Over the preceding few weeks, George had come to personify Iraqi culture. (More so than Selma Nawali Mutawali, the museum director, who kept away from the media, or even Jabbar Ibrahim Khalil, the director-general of the antiquities board.) He spoke good English. He’d given interviews. He’d flown to London to brief officials from the British Museum on what had been lost, and how. On the question of numbers, he was more circumspect than Amin; there was no way of knowing how many items had been lost, it seemed, until a time-consuming audit had been carried out.
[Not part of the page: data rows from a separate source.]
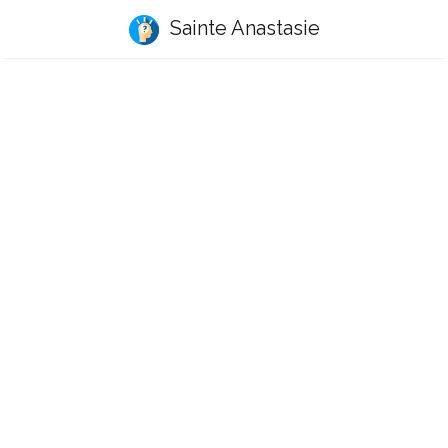
Sainte Anastasie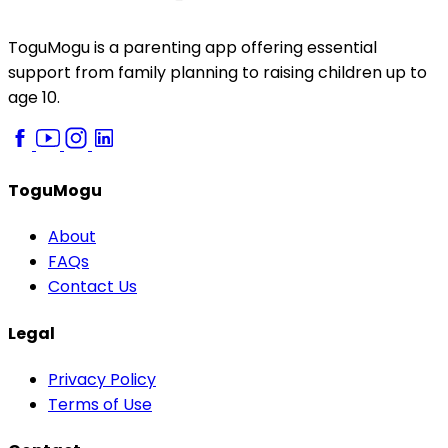
ToguMogu is a parenting app offering essential
support from family planning to raising children up to
age 10.
ToguMogu
About
FAQs
Contact Us
Legal
Privacy Policy
Terms of Use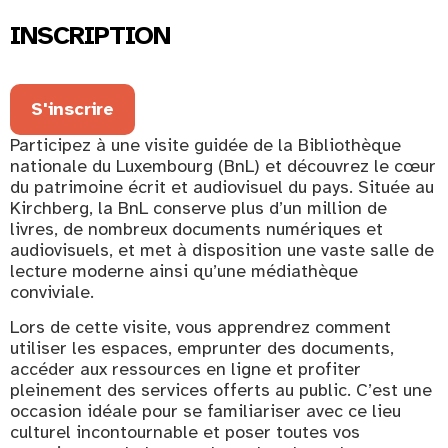
INSCRIPTION
S'inscrire
Participez à une visite guidée de la Bibliothèque
nationale du Luxembourg (BnL) et découvrez le cœur
du patrimoine écrit et audiovisuel du pays. Située au
Kirchberg, la BnL conserve plus d’un million de
livres, de nombreux documents numériques et
audiovisuels, et met à disposition une vaste salle de
lecture moderne ainsi qu’une médiathèque
conviviale.
Lors de cette visite, vous apprendrez comment
utiliser les espaces, emprunter des documents,
accéder aux ressources en ligne et profiter
pleinement des services offerts au public. C’est une
occasion idéale pour se familiariser avec ce lieu
culturel incontournable et poser toutes vos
But when it came to blame, he clearly conveyed the impression that the Americans should have done more. ‘Mr George,’ according to the London Guardian, ‘described how he went to the US Marines’ headquarters to beg commanders to send troops to the museum three days after the looting began.’ ‘They did nothing for three more days . . . I don’t know why,’ Neil MacGregor, the director of the British Museum, was quoted as saying. ‘It’s very extraordinary . . . that with American troops in Baghdad, American troops almost at the gates of the museum, this was allowed to happen.’
I knew, or thought I knew, this much:
At 11 a.m. on Tuesday 8 April, Iraqi fighters entered the museum grounds, firing on US forces that were outside the grounds. Jabbar, George and the only remaining museum guard fled. A fourth employee, Muhsin Abbas, was reluctant to leave his house in the compound. During the ensuing fighting, one or more Iraqis fired rocket-propelled grenades from the roof of the children’s museum; the firing was stopped by the tank shell that holed the Assyrian gate. By Thursday, and perhaps before, fighting in the compound had subsided, to the extent that looters and vandals were able to enter through the back gate which had seen the heaviest fighting. On Thursday, Abbas entreated an American tank commander, positioned at an intersection a few hundred yards away, to move his tank to the museum gates; the commander refused, and the looting continued until Friday. On Saturday, George, who had taken refuge in his aunt’s house, heard radio reports of the looting. The following morning, having exacted a promise of immediate American protection for the museum, he and Jabbar returned to their posts. The help didn’t come. On Tuesday, George used a journalist’s satellite phone to contact colleagues at the British Museum. Tony Blair’s office was informed that the Iraq National Museum was still unprotected. The following day, Wednesday 16 April, the Americans arrived.
As I observed the foreigners at the museum, who turned out mostly to be archaeologists, two American soldiers crossed towards the group. There was a tall, genial-looking fellow with blonde hair; he followed a smaller, compact man wearing a T-shirt who rolled his shoulders as he walked. The short one was in charge; without glancing at anyone, he approached George and they talked for a minute. The American had a sharp nose and little pale eyes. When he’d finished, he walked back through the group of people again, looking straight ahead. I saw his name, in capitals on the seat of his combat fatigues: bogdanos.